PROFILE: Saint Mary’s University | Halifax, N.S. | Founded 1802

University Insider: Sehmat Suri, 21, Psychology and Marketing

The red-brick walls of Vanier Residence welcomed me to Saint Mary’s University. I had arrived in Canada three days before from the fiery 35-degree heat of summer in India. In my opinion, the 15-degree Haligonian fall felt biting. I was anxious about what this small school on the east coast of Canada could offer me, but I’ve since had any doubts cleared.

Making another country your home can be daunting, but the close-knit community of 7,100 students made the transition seamless. As a student living in residence, I can get an extra half-hour of sleep before class because it takes just five minutes to get from one end of the one-block campus to the other. The best part is that I don’t even have to go outside! Pedways are a blessing for individuals like me who start wearing their winter jackets in October. All of our buildings, except for three, are interconnected, so I can wear shorts to class in February if I please.

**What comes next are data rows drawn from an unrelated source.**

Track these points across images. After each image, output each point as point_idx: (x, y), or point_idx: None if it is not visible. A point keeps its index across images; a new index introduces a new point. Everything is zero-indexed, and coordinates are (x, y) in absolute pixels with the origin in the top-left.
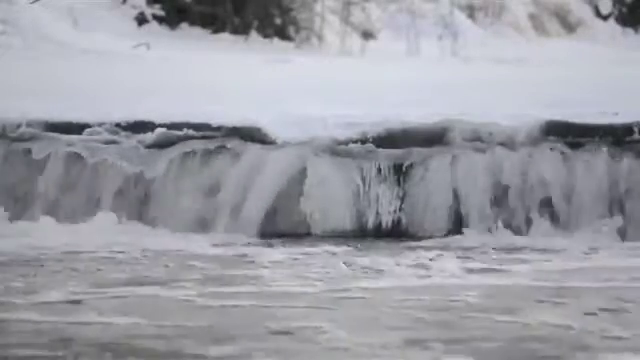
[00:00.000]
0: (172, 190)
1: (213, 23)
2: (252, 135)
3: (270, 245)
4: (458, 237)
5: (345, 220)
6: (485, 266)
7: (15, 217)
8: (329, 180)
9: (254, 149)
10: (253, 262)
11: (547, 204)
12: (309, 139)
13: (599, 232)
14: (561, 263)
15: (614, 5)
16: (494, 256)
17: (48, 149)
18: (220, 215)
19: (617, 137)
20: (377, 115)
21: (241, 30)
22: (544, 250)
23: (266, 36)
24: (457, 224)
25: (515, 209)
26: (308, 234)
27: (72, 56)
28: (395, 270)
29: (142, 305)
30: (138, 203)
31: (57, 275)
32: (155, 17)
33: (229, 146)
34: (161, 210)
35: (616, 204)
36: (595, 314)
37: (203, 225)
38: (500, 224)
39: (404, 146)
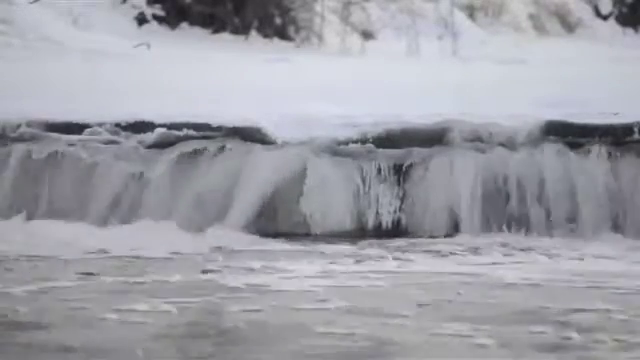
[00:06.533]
0: (172, 190)
1: (213, 23)
2: (252, 135)
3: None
4: (457, 237)
5: (345, 220)
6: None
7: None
8: (329, 180)
9: (254, 149)
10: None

The relatively small student body means that professors, staff and students alike become familiar faces. Be prepared to say “Hi!” to a couple of people every time you walk down a hallway. A small population gives the advantage of manageable class sizes, so you have the utmost attention of excellent instructors. Every one of my professors knows my name and is happy to chat, whether it’s about my grades or the fireworks on Canada Day.
SMU offers the feeling of community living in a global setting. An internationally respected business program, one of the Huffington Post’s “Coolest Classes” and one of Canada’s most diverse student populations call SMU their home. All it takes is a taste of what the Huskies have to offer. Once you’ve had it, there’s no going back.

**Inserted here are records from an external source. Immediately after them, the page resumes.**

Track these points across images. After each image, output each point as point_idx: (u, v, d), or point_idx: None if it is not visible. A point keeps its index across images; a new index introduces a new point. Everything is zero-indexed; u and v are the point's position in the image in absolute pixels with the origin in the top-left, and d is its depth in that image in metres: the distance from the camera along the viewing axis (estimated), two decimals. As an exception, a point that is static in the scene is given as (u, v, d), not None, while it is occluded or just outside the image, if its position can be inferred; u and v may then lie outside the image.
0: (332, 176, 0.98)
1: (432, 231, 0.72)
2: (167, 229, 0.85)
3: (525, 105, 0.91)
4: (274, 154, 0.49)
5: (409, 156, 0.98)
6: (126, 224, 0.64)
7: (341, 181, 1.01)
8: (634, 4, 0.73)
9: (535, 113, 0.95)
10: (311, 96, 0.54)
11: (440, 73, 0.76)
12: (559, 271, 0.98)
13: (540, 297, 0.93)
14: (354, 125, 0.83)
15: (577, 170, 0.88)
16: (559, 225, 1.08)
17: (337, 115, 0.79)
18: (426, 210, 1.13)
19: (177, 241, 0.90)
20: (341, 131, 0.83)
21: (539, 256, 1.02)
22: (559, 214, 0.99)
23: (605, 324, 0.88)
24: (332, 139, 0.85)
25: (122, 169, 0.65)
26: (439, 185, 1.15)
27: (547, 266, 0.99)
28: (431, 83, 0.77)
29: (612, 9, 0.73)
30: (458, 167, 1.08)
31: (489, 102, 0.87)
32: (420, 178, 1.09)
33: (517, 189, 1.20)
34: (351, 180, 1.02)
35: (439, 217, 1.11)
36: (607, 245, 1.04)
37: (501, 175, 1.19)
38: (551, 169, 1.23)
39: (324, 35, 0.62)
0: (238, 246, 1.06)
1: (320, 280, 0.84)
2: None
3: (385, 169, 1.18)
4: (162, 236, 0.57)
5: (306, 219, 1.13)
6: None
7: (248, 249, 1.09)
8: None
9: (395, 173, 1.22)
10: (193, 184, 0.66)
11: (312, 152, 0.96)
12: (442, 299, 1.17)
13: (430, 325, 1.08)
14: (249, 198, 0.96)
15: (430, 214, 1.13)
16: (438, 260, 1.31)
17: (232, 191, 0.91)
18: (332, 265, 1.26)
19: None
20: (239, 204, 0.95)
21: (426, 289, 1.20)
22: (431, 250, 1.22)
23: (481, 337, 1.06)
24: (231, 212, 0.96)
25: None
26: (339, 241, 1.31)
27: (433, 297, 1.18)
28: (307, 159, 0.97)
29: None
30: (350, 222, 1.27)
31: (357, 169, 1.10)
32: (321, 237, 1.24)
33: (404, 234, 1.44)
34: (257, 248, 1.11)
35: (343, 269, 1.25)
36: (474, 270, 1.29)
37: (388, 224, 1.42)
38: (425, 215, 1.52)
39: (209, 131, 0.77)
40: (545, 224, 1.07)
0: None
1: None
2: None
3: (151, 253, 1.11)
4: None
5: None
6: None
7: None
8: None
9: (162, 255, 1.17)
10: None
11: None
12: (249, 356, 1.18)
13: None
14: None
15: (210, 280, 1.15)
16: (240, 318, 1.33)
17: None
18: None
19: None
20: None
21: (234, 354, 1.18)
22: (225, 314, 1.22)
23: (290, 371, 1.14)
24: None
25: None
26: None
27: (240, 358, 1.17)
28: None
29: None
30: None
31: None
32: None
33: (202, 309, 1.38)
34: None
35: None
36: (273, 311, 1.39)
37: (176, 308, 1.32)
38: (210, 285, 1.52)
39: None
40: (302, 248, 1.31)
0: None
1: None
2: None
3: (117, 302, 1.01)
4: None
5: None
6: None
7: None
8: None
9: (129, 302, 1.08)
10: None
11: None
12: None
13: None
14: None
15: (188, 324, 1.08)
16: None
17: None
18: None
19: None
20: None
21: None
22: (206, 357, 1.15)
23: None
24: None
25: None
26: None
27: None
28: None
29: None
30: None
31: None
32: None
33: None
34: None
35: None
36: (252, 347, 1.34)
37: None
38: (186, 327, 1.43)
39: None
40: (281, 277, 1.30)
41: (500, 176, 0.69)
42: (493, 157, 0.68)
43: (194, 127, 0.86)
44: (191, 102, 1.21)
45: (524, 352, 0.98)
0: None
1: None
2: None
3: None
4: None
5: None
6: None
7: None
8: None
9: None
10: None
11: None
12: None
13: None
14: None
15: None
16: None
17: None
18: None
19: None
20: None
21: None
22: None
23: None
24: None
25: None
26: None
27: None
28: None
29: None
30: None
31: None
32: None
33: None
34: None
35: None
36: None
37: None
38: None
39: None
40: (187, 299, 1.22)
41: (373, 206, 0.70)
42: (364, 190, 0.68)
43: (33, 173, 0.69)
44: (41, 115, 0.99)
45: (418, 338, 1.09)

SMU may be one of the oldest universities in Canada, but it has some amazing new things on the go—like having the world’s first Twitter-controlled observatory. Getting involved in any of the 100 societies is a fun way to get to know SMU. Residence Life organizes dozens of events annually to help students build a community in their new home. Those passionate about new cultures and languages can do a semester abroad through the International Activities Office, a French immersion program in Quebec or an archaeological dig in Italy. Whatever your interests, SMU’s got something for you to dip your toes into.

Local Vibe
Halifax, with its vibrant history and diverse culture, lies in the lap of nature. SMU is in the heart of the city, a 15-minute walk from the waves on the Halifax Boardwalk and a 10-minute jaunt from the woods of Point Pleasant Park. Haligonians feel deep pride in their food industry, so being a short bus ride from the restaurants and bars of downtown Halifax makes it easy to grab a delicious bite with your friends on the weekend. From Citadel Hill to the haunted church on Argyle Street, Halifax has interesting stories to tell.